Integrin α6β4E variant is associated with actin and CD9 structures and modifies the biophysical properties of cell-cell and cell-extracellular matrix interactions

Abstract

Integrin alpha 6 beta 4 is an essential, dynamic adhesion receptor for laminin 332 found on epithelial cells, required for formation of strong cell-extracellular matrix (ECM) adhesion and induced migration, and coordinated by regions of the beta 4C cytoplasmic domain. beta 4E, a unique splice variant of beta 4 expressed in normal tissue, contains a cytoplasmic domain of 231 amino acids with a unique sequence of 114 amino acids instead of beta 4C's canonical 1089 amino acids. We determined the distribution of alpha 6 beta 4E within normal human glandular epithelium and its regulation and effect on cellular biophysical properties.

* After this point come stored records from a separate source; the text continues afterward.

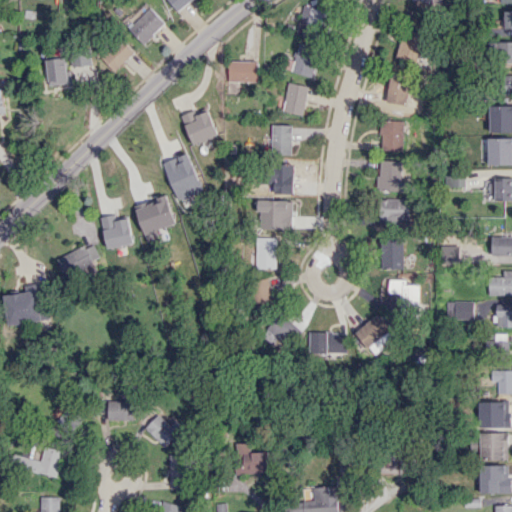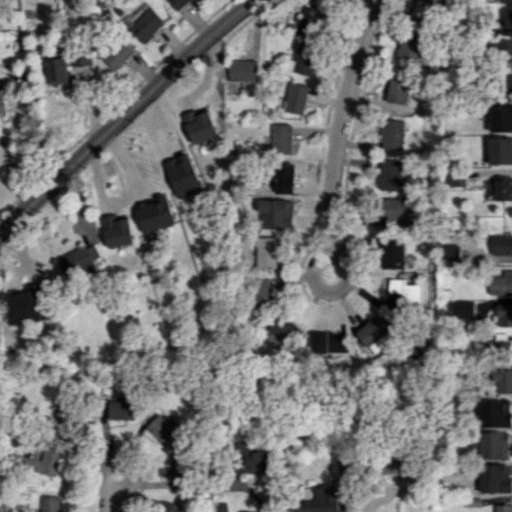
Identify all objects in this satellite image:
building: (505, 0)
building: (428, 1)
building: (178, 3)
building: (303, 16)
building: (508, 18)
building: (145, 23)
building: (316, 23)
building: (409, 45)
building: (504, 51)
building: (117, 54)
building: (304, 59)
road: (209, 65)
building: (57, 70)
building: (242, 70)
building: (508, 83)
building: (397, 87)
building: (294, 98)
building: (2, 100)
road: (123, 113)
building: (199, 125)
building: (392, 134)
building: (280, 138)
building: (500, 150)
building: (279, 172)
building: (390, 175)
building: (182, 176)
building: (455, 180)
road: (332, 182)
building: (501, 188)
building: (392, 211)
building: (274, 213)
building: (155, 218)
building: (116, 231)
building: (501, 245)
building: (265, 252)
building: (393, 253)
building: (79, 259)
building: (501, 283)
building: (262, 291)
building: (405, 293)
building: (22, 306)
building: (468, 309)
building: (504, 315)
building: (281, 330)
building: (375, 334)
building: (499, 341)
building: (327, 342)
building: (484, 408)
building: (121, 409)
building: (64, 416)
building: (163, 429)
building: (493, 445)
building: (250, 459)
building: (44, 461)
building: (393, 461)
building: (177, 471)
building: (499, 477)
road: (114, 492)
road: (254, 496)
building: (319, 500)
building: (50, 504)
building: (169, 507)
building: (503, 508)
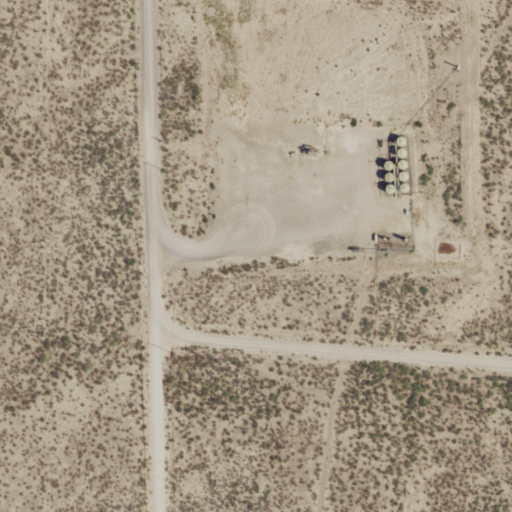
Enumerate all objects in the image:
road: (341, 233)
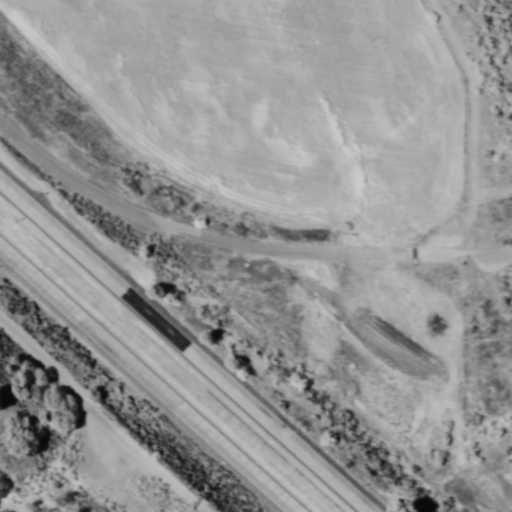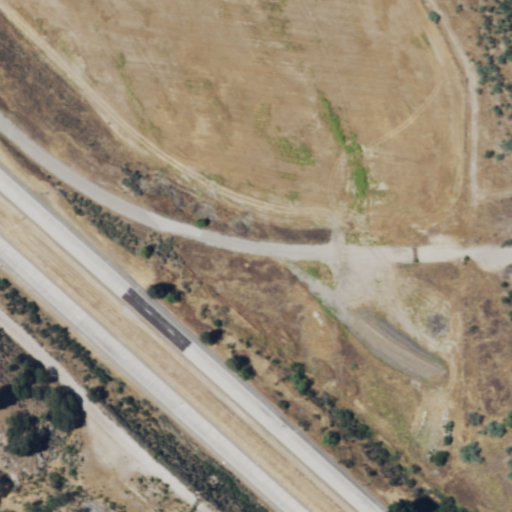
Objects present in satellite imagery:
road: (474, 85)
road: (502, 115)
road: (180, 233)
road: (453, 258)
road: (184, 346)
road: (147, 380)
road: (485, 403)
road: (99, 415)
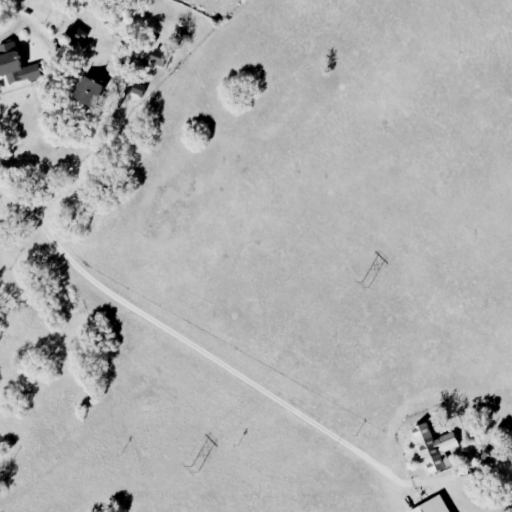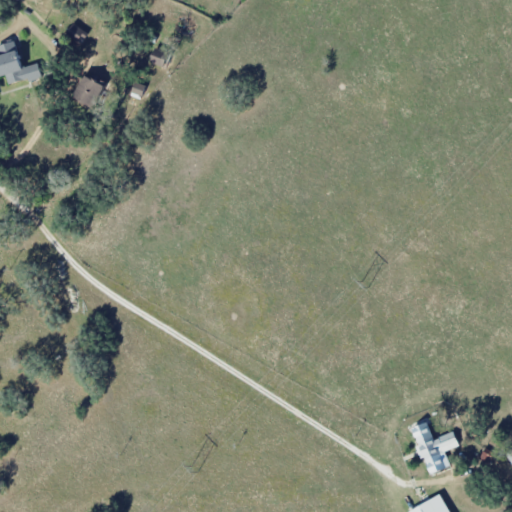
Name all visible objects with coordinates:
building: (16, 64)
road: (8, 195)
power tower: (363, 285)
road: (222, 365)
building: (440, 445)
building: (511, 454)
power tower: (192, 470)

Canonical alpha 6 beta 4C expressed in all basal cells, as expected, while alpha 6 beta 4E expressed within a subset of luminal cells. alpha 6 beta 4E expression was induced by three-dimensional culture conditions, activated Src, was reversible, and was stabilized by bortezomib, a proteasome inhibitor. alpha 6 beta 4C expressed in all cells during induced migration, whereas alpha 6 beta 4E was restricted to a subset of cells with increased kinetics of cell-cell and cell-ECM resistance properties. Interestingly, alpha 6 beta 4E presented in "ringlike" patterns measuring similar to 1.75 x 0.72 microns and containing actin and CD9 at cell-ECM locations. In contrast, alpha 6 beta 4C expressed only within hemidesmosome-like structures containing BP180. Integrin alpha 6 beta 4E is an inducible adhesion isoform in normal epithelial cells that can alter biophysical properties of cell-cell and cell-ECM interactions.